--- Exercise input Enclosed Below ---

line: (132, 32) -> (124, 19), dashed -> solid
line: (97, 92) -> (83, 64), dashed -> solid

--- End of Enclosed Exercise input ---
--- Exercise input Enclosed Below ---

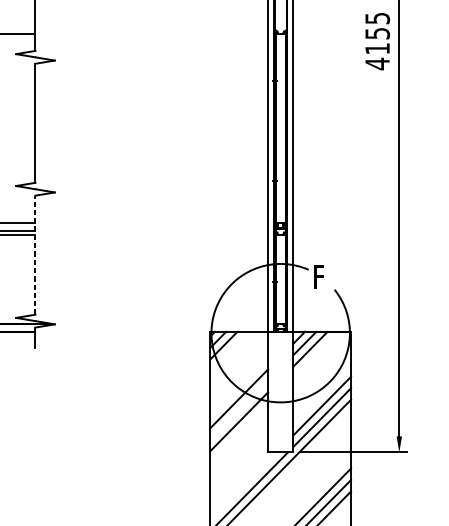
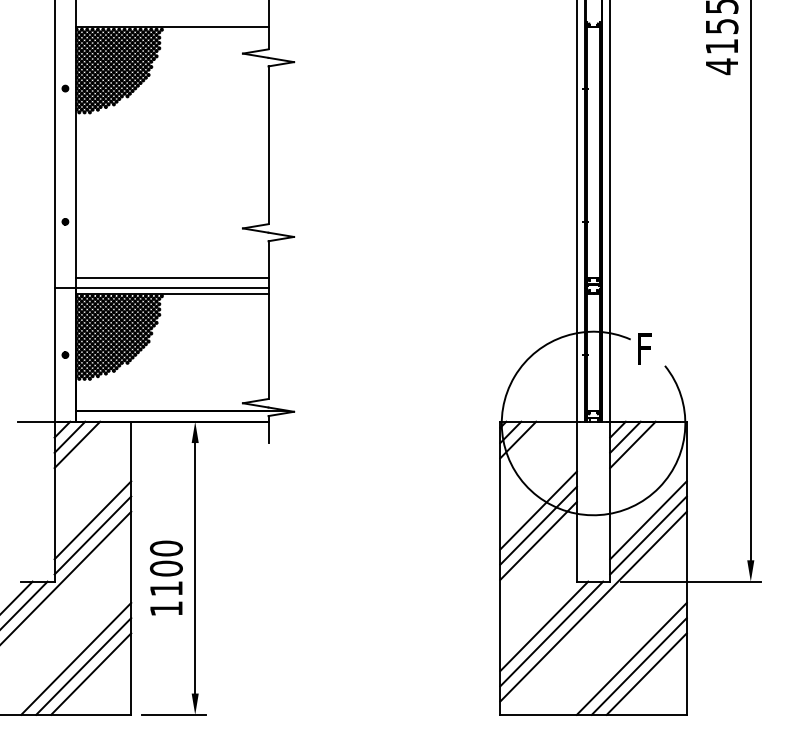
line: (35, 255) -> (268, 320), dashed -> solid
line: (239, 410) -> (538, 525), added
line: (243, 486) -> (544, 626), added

--- End of Enclosed Exercise input ---
--- Exercise input Enclosed Below ---

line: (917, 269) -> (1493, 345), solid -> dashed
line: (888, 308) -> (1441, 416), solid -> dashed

--- End of Enclosed Exercise input ---

### Problem requirements
Word for word, restate the lines of the data above that fall between the line holding "line: (35, 255)" and the line holding "line: (243, 486) -> (544, 626), added", inclusive, and no other lines.

### Task solution
line: (35, 255) -> (268, 320), dashed -> solid
line: (239, 410) -> (538, 525), added
line: (243, 486) -> (544, 626), added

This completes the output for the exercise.